[[ Extract provided open ]]

Investment for the future
Posted on | December 3, 2009 | No Comments
It is difficult to prescribe (or even advise) how others ought to arrange their commercial affairs during a shipping recession, especially one that could be of longer duration than the overlying trade downturn. Every enterprise is different, and the strategies employed to cut ones’ coat according to the available cloth are many and varied.
But there should surely be very great caution exercised before permitting the cost cutters to do their work on the training budget. To hack back on cadet training, or ruthlessly refuse to employ young people you have spent several years training is akin to desperate agriculturalists eating the seedcorn, and condemning themselves to starvation in the future.
The shipping industry has barely recovered its reputation from the last deep and long recession, much of which was self-inflicted, but which saw recruitment and training at a historical low for some 15-20 years. The effects of this were several, but all are with us still today.
Firstly, during this extended period when the industry was bumping along at the bottom, suffering from its surpluses, both sea and shore staff was infected with a relentless search for cheapness. This manifested itself in a failure to recruit the bright young people which an essential industry requires to replenish itself each generation, and the disgrace of the “minimum maintenance” regime. Many of the talented people already in the industry left for pastures new during this period, in sectors where growth and prosperity, along with scope for their ambitions, were to be found.
Secondly, the passage of years have remorselessly seen the industry workforce age, as a result of this recruitment “holiday”, along with a situation where those companies which have still tried to maintain training have been outnumbered by those prepared to “poach” staff. Loyalties and esprit de corps have been strained if not destroyed, and there is a high degree of cynicism in what has become once again an industry dependent upon casual labour.

[[ Extract provided closed ]]
[[ Dataset open ]]

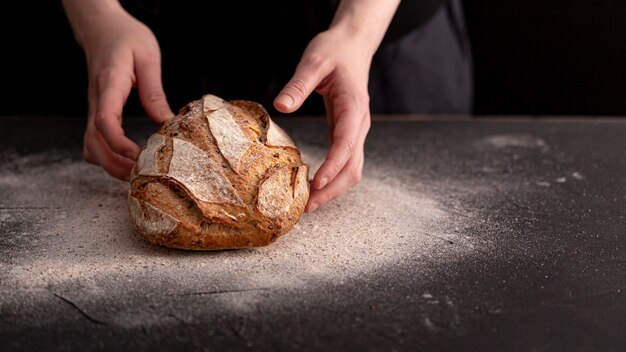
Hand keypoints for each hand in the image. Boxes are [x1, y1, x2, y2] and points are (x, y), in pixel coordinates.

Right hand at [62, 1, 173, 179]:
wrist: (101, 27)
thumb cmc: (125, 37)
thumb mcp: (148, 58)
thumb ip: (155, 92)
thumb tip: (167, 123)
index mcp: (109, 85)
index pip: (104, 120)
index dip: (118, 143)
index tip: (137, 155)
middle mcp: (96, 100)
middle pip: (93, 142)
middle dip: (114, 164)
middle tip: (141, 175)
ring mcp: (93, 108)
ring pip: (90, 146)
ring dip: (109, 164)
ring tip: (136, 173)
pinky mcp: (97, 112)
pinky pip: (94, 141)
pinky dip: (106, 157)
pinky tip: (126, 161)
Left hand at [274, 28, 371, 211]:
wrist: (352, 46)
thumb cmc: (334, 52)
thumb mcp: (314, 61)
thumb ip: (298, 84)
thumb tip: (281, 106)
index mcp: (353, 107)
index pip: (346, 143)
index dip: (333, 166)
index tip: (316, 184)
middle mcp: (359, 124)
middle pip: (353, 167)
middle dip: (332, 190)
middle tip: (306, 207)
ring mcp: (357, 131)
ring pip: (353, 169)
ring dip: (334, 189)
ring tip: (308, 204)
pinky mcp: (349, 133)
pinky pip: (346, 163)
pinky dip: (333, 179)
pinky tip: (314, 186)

[[ Dataset closed ]]

Exercise A
Extract the passage of the shipping article from "The shipping industry" up to and including "us still today.".
Exercise B
List every word or phrase that the shipping article puts inside quotation marks.
Exercise C
Write what comes next in the shipping article, picking up after its last sentence.
The data that comes after the shipping article is separate material.

Response box A
The shipping industry has barely recovered its reputation from the last deep and long recession, much of which was self-inflicted, but which saw recruitment and training at a historical low for some 15-20 years. The effects of this were several, but all are with us still today.

Response box B
minimum maintenance
holiday
poach

Response box C
The situation, and the manning crisis facing the industry has been long recognised, and during the first years of the 21st century, it might have been thought that determined efforts were being made to upgrade the status of seafaring as a career where quality, education, stability and reputation were seen to be important. There were moves to “sell” seafaring as a respectable entry point to a whole career in the maritime world. Cadet training berths, even cadet ships were increased in number. The IMO’s “Go to Sea” campaign might be considered an important international endorsement, at the very highest level, of this genuine need to recruit the best possible people to sail on the growing world fleet.
All of which is being put at risk if the shipping industry starts to row back on its compulsion to train, to provide for a new generation of cadets and junior officers. Too many people recall the last disgraceful situation when even cadets were being laid off and an industry’s reputation for playing fast and loose with the careers of its young people was exposed. The reputation of an essential industry is at stake once again, and more people need to be aware of this. Training is an investment for the future. Without it, there isn’t one!